Sally Rooney has shot to international acclaim with her first two novels, but before this she was making a name for herself as a short story writer, with Mr Salary (2016) being shortlisted for the Sunday Times EFG short story award. Her offering here is called Colour and Light. Aidan is being picked up by his brother when he first meets Pauline. She is enigmatic, worldly and always slightly out of reach. In town for an arts festival she keeps running into Aidan and her brother; each time making him wonder more about who she is. Although little in the way of action happens as these two cross paths, Colour and Light shows how close we can be to someone – a brother or partner – and yet also not really know them at all. One also gets the impression of emotional sadness running through Pauline which is highlighted by Rooney’s pared back and emotionally acute writing style. Unsurprisingly as the story ended, I found myself wanting to know more about the characters and inventing further backstory for them in my head.

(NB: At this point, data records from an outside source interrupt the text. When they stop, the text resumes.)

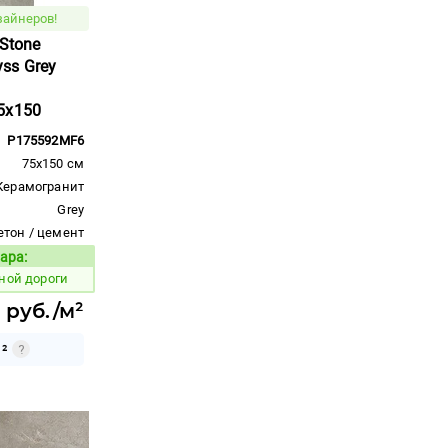
зайнеров!
 Stone
ss Grey
5x150
P175592MF6
75x150 см
Керамогранит
Grey
етон / цемент
ара:
Код товара:
ной дороги
 руб./м²
²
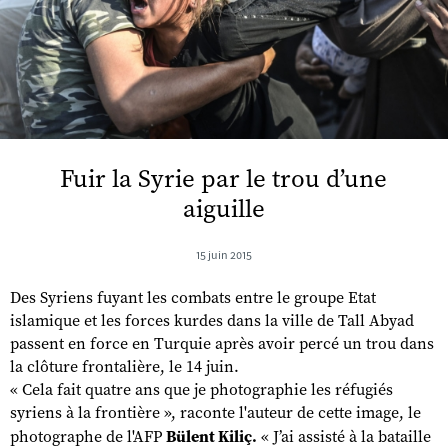
Fuir la Syrie par le trou d’une
aiguille
15 juin 2015
Des Syriens fuyant les combats entre le groupe Etat
islamique et les forces kurdes dans la ville de Tall Abyad
passent en force en Turquie après avoir percé un trou dans
la clôture frontalière, le 14 juin.
« Cela fait quatre ans que je photographie les réfugiés
syriens à la frontière », raconte l'auteur de cette image, le
photographe de l'AFP
Bülent Kiliç.
« J’ai assisté à la bataille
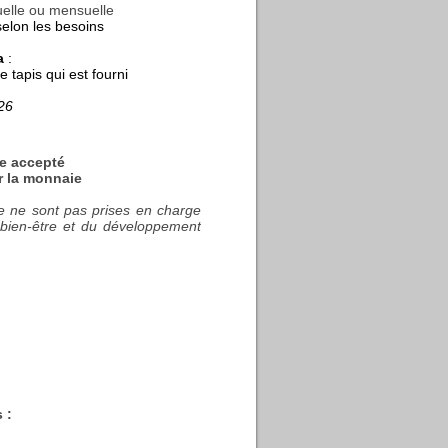
elle ou mensuelle
elon les besoins
a
:
e tapis qui est fourni
26
e accepté
r la monnaie
ie ne sont pas prises en charge
bien-être et du développement
 :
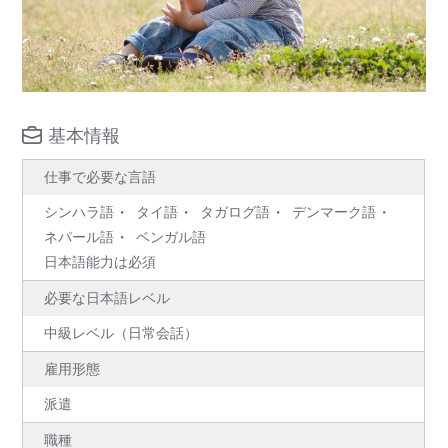
基本情報
仕事で必要な言語
シンハラ語
タイ語
タガログ語
デンマーク語
ネパール語
ベンガル語
日本語能力は必須
必要な日本語レベル
中級レベル（日常会話）
雇用形態
派遣
職種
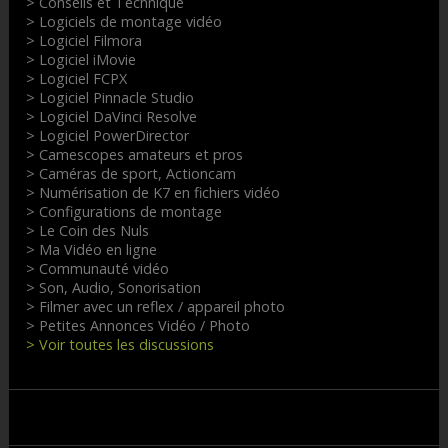
> Conseils et Technique
> Logiciels de montage vidéo
> Logiciel Filmora
> Logiciel iMovie
> Logiciel FCPX
> Logiciel Pinnacle Studio
> Logiciel DaVinci Resolve
> Logiciel PowerDirector
> Camescopes amateurs et pros
> Caméras de sport, Actioncam
> Numérisation de K7 en fichiers vidéo
> Configurations de montage
> Le Coin des Nuls
> Ma Vidéo en ligne
> Communauté vidéo
> Son, Audio, Sonorisation
> Filmer avec un reflex / appareil photo
> Petites Annonces Vidéo / Photo
> Voir toutes les discussions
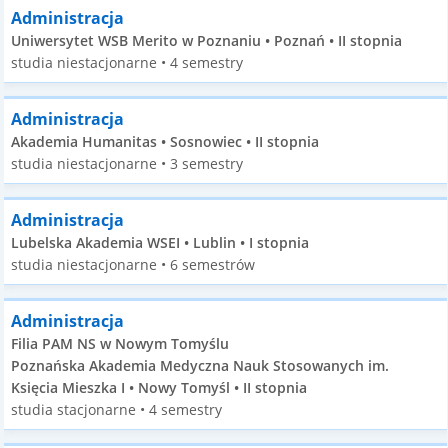
Administracja
Uniwersytet WSB Merito w Poznaniu • Poznań • II stopnia
studia niestacjonarne • 4 semestry
Administracja
Akademia Humanitas • Sosnowiec • II stopnia
studia niestacjonarne • 3 semestry
Administracja
Lubelska Akademia WSEI • Lublin • I stopnia
studia niestacjonarne • 6 semestrów
Administracja
Filia PAM NS w Nowym Tomyślu
Poznańska Akademia Medyczna Nauk Stosowanych im.
Księcia Mieszka I • Nowy Tomyśl • II stopnia
studia stacjonarne • 4 semestry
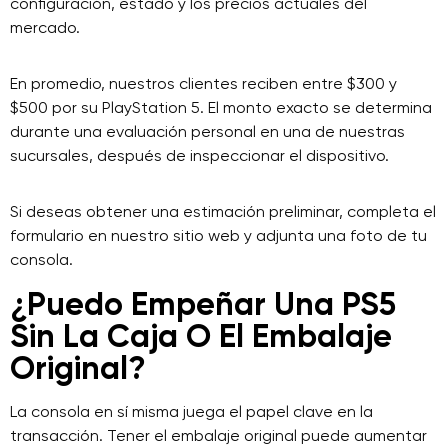
configuración, estado y los precios actuales del
mercado.
En promedio, nuestros clientes reciben entre $300 y
$500 por su PlayStation 5. El monto exacto se determina
durante una evaluación personal en una de nuestras
sucursales, después de inspeccionar el dispositivo.
Si deseas obtener una estimación preliminar, completa el
formulario en nuestro sitio web y adjunta una foto de tu
consola.
¿Puedo Empeñar Una PS5
Sin La Caja O El Embalaje
Original?
La consola en sí misma juega el papel clave en la
transacción. Tener el embalaje original puede aumentar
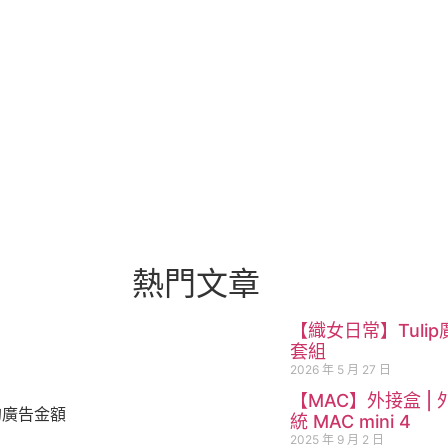
熱門文章
【織女日常】Tulip
套組
2026 年 5 月 27 日
【MAC】外接盒 | 外
的廣告金額
統 MAC mini 4
2025 年 9 月 2 日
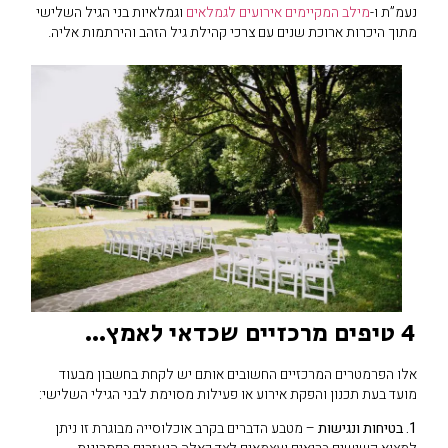
נעמ”ת ו-
מילב המקיימים אירועים לגמלאים
וגמלאיות בני הגיל השלישי
מתוך היכרות ארוכת שנים עם צרכי קהילת גיל הזהב והירתמות אליה.
4 טיפים מרכזיים שכדאי לאמץ…
אלו הפרמטרים המרכזיים החשובים אותם יש לקחת בחשבון מבעוד
מועד בעת תכנון והפקת אירוע או פעילות מסוימת לבני הגילי השלישי:
1. בטיחות ונגישות
– מטבע הדברים בקרב אוכלוסייה מבוגרת זו ניתן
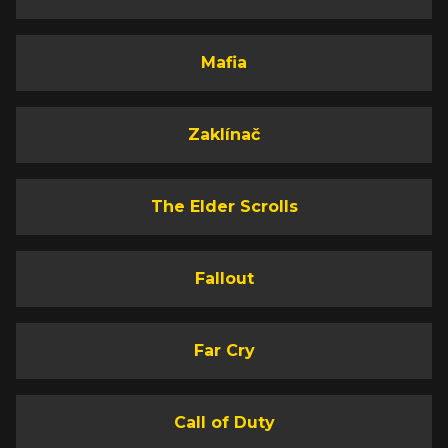
Mafia
Zaklínač
The Elder Scrolls
Fallout
Far Cry
Call of Duty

So how does Being Various fit together as a collection? Although impossible to sum up and evaluate each of the twenty four stories in a short review, it is pleasant to be able to dip in and out of a collection and find oneself confronted with skill and intrigue on each page. Although identity is a political hot topic, as touched upon in the introduction, remarkably few writers choose to directly investigate national identity here. Instead this is more done by the very inclusion of such a diverse group of writers. I hope the selection of stories mentioned above give a good idea of the power of each story and how enjoyable this collection is to read. If one wants to start at page one and read each story in order, the collection flows well and has been edited to fit together well. There is a good mix of light and darkness (thankfully, as Irish art has a well-deserved reputation for darkness, there are rays of light radiating through) and each story offers something new and exciting.
Lucy Caldwell (ed.), Being Various: New Irish Short Stories (Faber and Faber, 2019). 978-0571342501, 354pp., paperback.